A herniated disk describes the protrusion of the soft, gel-like inner portion of the intervertebral disk, known as the nucleus pulposus. The nucleus pulposus exits from a weakened layer of the outer fibrous band of the intervertebral disk, known as the annulus fibrosus. The herniated disk, if in the lower back, can inflame or compress a nearby spinal nerve, resulting in shooting pain down the leg. This is commonly referred to as sciatica. A herniated disk can also occur in other portions of the spine, including the neck. If the disk herniation occurs in the neck and irritates or compresses a spinal nerve, one may get numbness, tingling and pain in the arm on the side of the herniation.

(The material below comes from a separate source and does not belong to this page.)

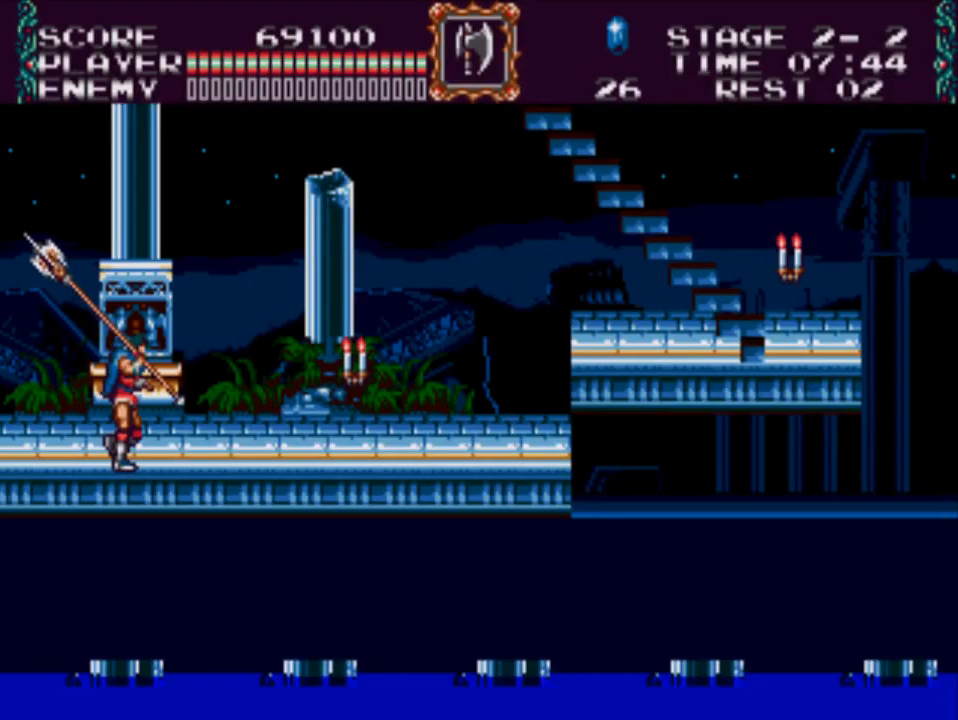
{"buttons": ["DPAD_DOWN"], "events": [[350, "A", "down"], [450, "DPAD_DOWN", "down"], [450, "DPAD_RIGHT", "up"], [483, "A", "up"]]}
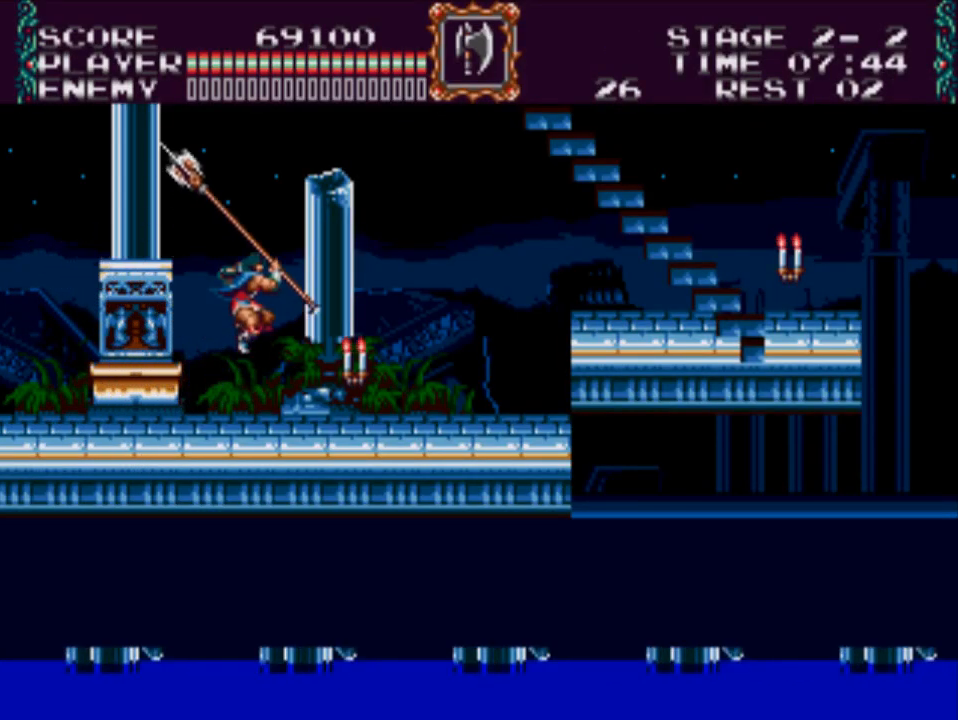
{"buttons": ["DPAD_RIGHT"], "events": [[50, "X", "down"], [350, "X", "up"], [367, "DPAD_DOWN", "up"], [500, "DPAD_RIGHT", "down"]]}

There are several reasons why a disk can herniate. These include wear and tear on the spine, or degeneration, that weakens the annulus fibrosus. Injury is another common cause. Mechanisms of injury may include motor vehicle accidents, lifting heavy objects, and sudden twisting movements. Intervertebral disk herniations may also result from a combination of wear and tear and injury. A disk that has experienced a gradual weakening over time is more susceptible to herniation after a traumatic event.

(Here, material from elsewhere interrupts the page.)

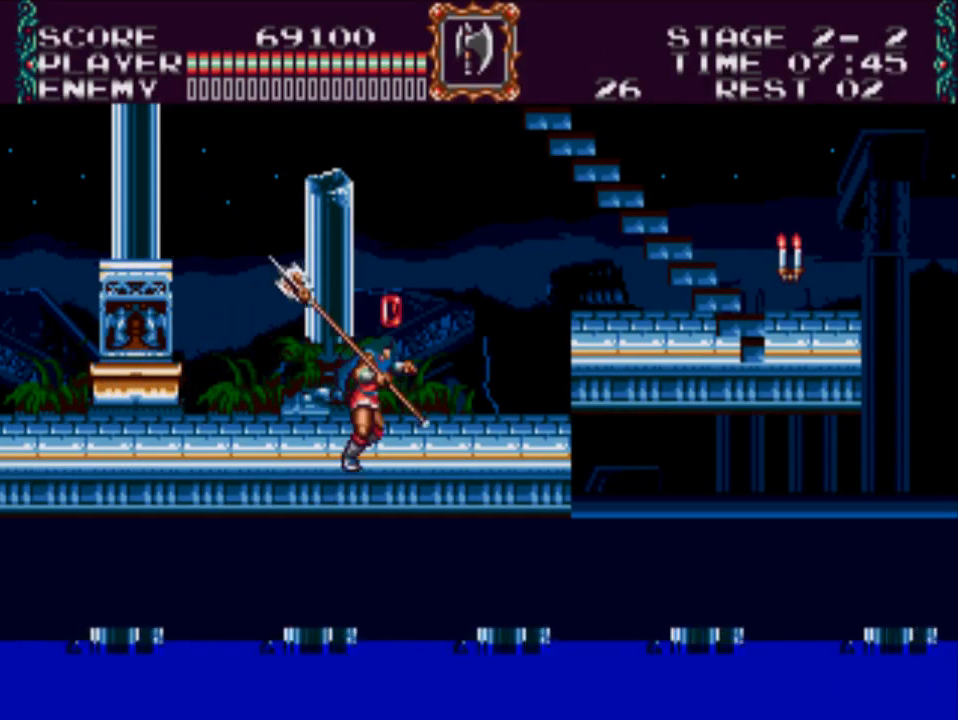
{"buttons": ["A", "DPAD_RIGHT"], "events": [[400, "A", "down"]]}
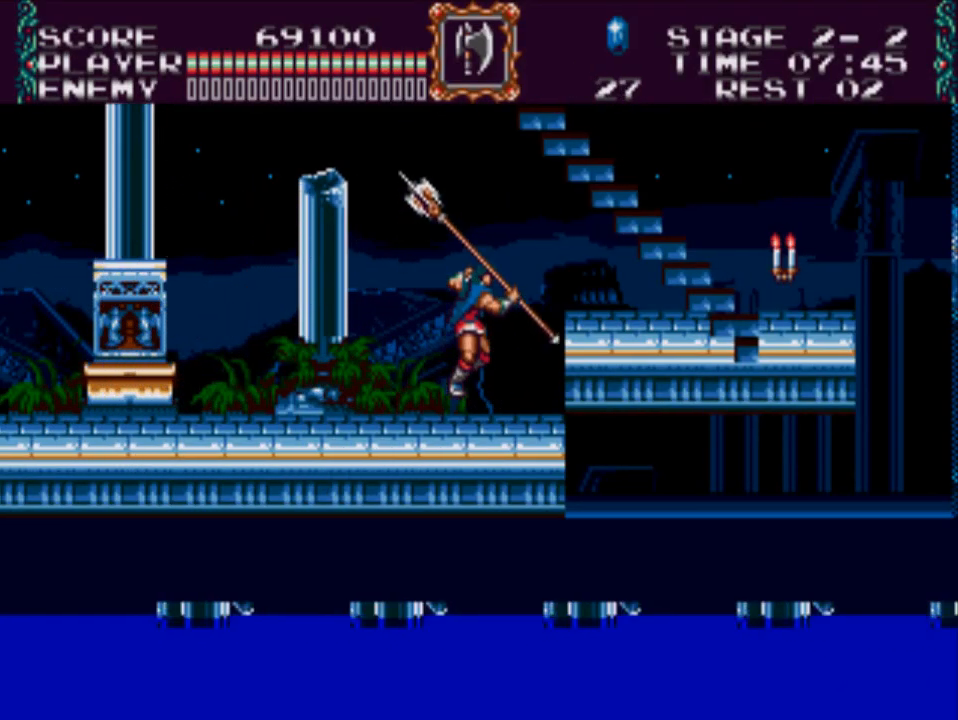
{"buttons": ["DPAD_RIGHT"], "events": [[167, "A", "up"]]}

A herniated disk may produce no symptoms. Symptoms, when present, depend on the location of the herniated disk. A herniated disk in the lower back can cause pain that radiates to the buttocks, legs, and feet. This is commonly referred to as sciatica. There may be tingling or numbness in the legs and feet and muscle weakness.
In the neck, a herniated disk can cause shoulder pain, radiating pain to the arm and occasionally the hands and fingers. Neck pain may be present in the back and sides of the neck. This pain may become worse with bending or turning the neck. Spasm of the neck muscles is also common.
Herniated disks in the middle of the back are not as common as in the neck or lower back. When present, the symptoms include pain in the upper or lower back, abdomen and legs. Weakness and numbness may be present in one or both legs.
The diagnosis of a herniated disk begins with a medical history and physical exam. The physical exam includes an assessment for muscle weakness or loss of sensation. Your physician may ask you to walk on your heels and toes to assess the strength of your lower legs. She or he will check for loss of sensation by asking you if you can feel a light touch on the leg or foot and test your reflexes at the knees and ankles. Reflexes may be diminished or absent if there is a compressed spinal nerve. The physician may ask you to lie on your back as she or he lifts your leg without flexing the knee. This is called the straight leg raise test and is an accurate indicator of a herniated disk for patients less than 35 years of age.
An MRI clearly delineates soft tissues and can accurately pinpoint a herniated disk. It is commonly used to evaluate a patient with a suspected herniated disk and can help determine which, if any, spinal nerves may be affected. A CT scan or CT myelogram can be ordered for patients who cannot tolerate an MRI.
Treatment of herniated disks is largely non-surgical. If symptoms do not resolve with over-the-counter pain medications and rest, injections by an interventional pain specialist along with physical therapy may improve symptoms significantly. The injections often include steroids to decrease inflammation around a potentially affected nerve root. Physical therapy can help reduce pain, swelling, and muscle spasms. If the pain is prolonged and unbearable and if there is motor weakness in the arm or leg or loss of bowel and bladder function in the case of a herniated lumbar disk, then surgery is the next step in management.